Problem to work on: Below are entries; copy exactly the lines from the one with "to: | enquiries@queensland-photo.com |" through the one with "Photographers from around", both included, and leave out the rest.

[Dataset items]
========

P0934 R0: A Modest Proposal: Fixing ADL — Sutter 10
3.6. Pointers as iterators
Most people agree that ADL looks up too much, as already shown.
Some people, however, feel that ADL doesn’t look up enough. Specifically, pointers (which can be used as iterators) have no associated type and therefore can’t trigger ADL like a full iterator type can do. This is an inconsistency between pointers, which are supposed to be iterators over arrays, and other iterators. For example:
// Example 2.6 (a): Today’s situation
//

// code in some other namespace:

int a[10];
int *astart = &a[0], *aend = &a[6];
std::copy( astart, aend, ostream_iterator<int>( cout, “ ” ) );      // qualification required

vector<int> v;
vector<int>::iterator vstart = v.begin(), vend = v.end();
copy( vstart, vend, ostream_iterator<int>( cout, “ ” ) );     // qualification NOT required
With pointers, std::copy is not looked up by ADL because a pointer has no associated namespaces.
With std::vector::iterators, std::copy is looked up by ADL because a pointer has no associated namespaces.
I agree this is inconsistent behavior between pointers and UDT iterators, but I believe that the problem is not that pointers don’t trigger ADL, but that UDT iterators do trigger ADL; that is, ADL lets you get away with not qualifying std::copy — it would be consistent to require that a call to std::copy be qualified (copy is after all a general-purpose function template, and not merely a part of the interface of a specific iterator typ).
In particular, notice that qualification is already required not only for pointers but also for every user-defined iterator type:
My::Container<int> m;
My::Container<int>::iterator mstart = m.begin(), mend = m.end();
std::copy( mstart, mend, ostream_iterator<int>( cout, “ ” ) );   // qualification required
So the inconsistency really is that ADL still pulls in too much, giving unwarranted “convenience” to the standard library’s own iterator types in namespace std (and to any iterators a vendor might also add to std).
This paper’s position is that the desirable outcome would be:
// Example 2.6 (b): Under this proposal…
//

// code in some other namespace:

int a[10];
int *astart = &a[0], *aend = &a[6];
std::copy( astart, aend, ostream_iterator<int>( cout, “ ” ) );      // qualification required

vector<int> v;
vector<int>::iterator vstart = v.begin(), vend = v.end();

========

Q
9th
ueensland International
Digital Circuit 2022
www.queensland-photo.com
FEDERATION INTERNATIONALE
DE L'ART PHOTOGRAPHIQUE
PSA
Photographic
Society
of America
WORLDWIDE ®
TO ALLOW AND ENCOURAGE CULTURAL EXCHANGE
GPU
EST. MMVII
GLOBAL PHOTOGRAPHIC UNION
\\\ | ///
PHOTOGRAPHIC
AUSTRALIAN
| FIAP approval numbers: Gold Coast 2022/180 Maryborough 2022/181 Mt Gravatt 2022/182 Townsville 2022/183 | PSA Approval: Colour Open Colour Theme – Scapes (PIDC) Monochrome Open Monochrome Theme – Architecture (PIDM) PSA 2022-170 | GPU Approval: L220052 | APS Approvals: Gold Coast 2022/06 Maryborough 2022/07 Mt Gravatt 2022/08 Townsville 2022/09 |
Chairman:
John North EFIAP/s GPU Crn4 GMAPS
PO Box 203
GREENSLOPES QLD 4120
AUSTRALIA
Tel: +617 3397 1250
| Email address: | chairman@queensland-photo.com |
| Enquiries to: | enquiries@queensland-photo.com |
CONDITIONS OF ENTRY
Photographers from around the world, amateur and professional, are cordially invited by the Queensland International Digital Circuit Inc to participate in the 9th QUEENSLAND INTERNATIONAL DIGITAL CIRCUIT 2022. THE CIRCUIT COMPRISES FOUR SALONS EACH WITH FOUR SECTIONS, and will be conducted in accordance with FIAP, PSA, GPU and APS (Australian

========

Task response:
| Enquiries to: | enquiries@queensland-photo.com |
CONDITIONS OF ENTRY
Photographers from around the world, amateur and professional, are cordially invited by the Queensland International Digital Circuit Inc to participate in the 9th QUEENSLAND INTERNATIONAL DIGITAL CIRCUIT 2022. THE CIRCUIT COMPRISES FOUR SALONS EACH WITH FOUR SECTIONS, and will be conducted in accordance with FIAP, PSA, GPU and APS (Australian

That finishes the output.